When asked whether he has “any contact at all” with President Trump, Mr. McConnell did not give a straight reply. Instead, he said, “I’ve got my hands full dealing with the Senate.”

The Senator only publicly endorsed President Trump as the GOP presidential nominee last month after the former president swept all but one of the races during Super Tuesday.

“It is abundantly clear that former President Trump has earned the requisite support of Republican voters to be our nominee for President of the United States … It should come as no surprise that as nominee, he will have my support,” Mr. Connell said during his endorsement.

Mr. McConnell’s exit from the GOP leadership position comes after multiple health incidents last year. In March 2023, he was hospitalized after falling from a hotel in Washington. He also froze up in front of reporters in two separate incidents.
Several other lawmakers will be retiring or seeking other posts, thus not running for reelection in the 2024 race.

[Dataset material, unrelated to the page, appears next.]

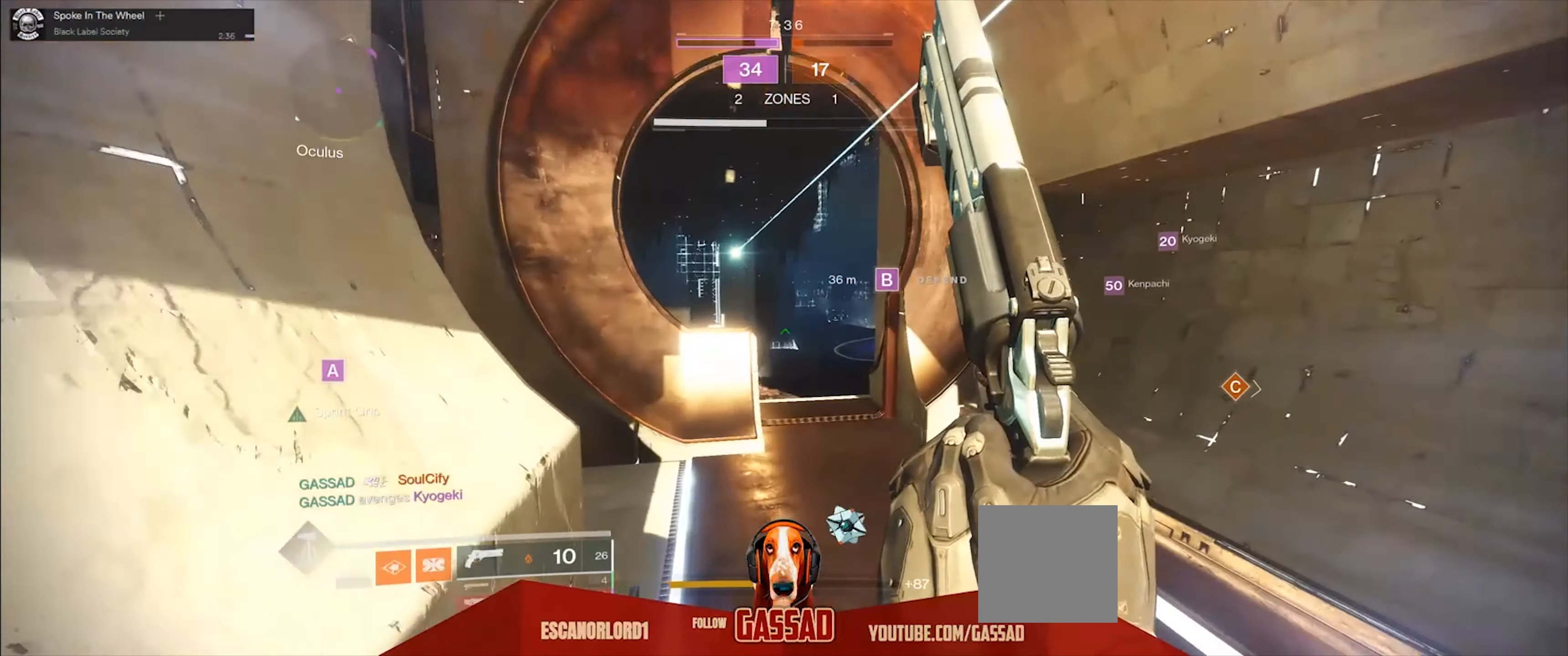
{"buttons": [], "left_stick": "up", "right_stick": "left", "events": [[67, "right_stick", "left"]]}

By late November, 26 lawmakers had announced such plans, out of which 19 were House Representatives while the remaining seven were senators.

Lawmakers planning to retire include Reps. Bill Johnson (R-Ohio), Tony Cardenas (D-Calif.), Brad Wenstrup (R-Ohio), John Sarbanes (D-Md.), as well as Sens. Joe Manchin (D-W.Va.), Mike Braun (R-Ind.), and Mitt Romney (R-Utah).

An analysis by FiscalNote, a policy intelligence firm, shows that the average age of members of the current 118th Congress is 58 years, three years younger than the previous Congress. Senate members average 64 years old, while those in the House of Representatives average 57.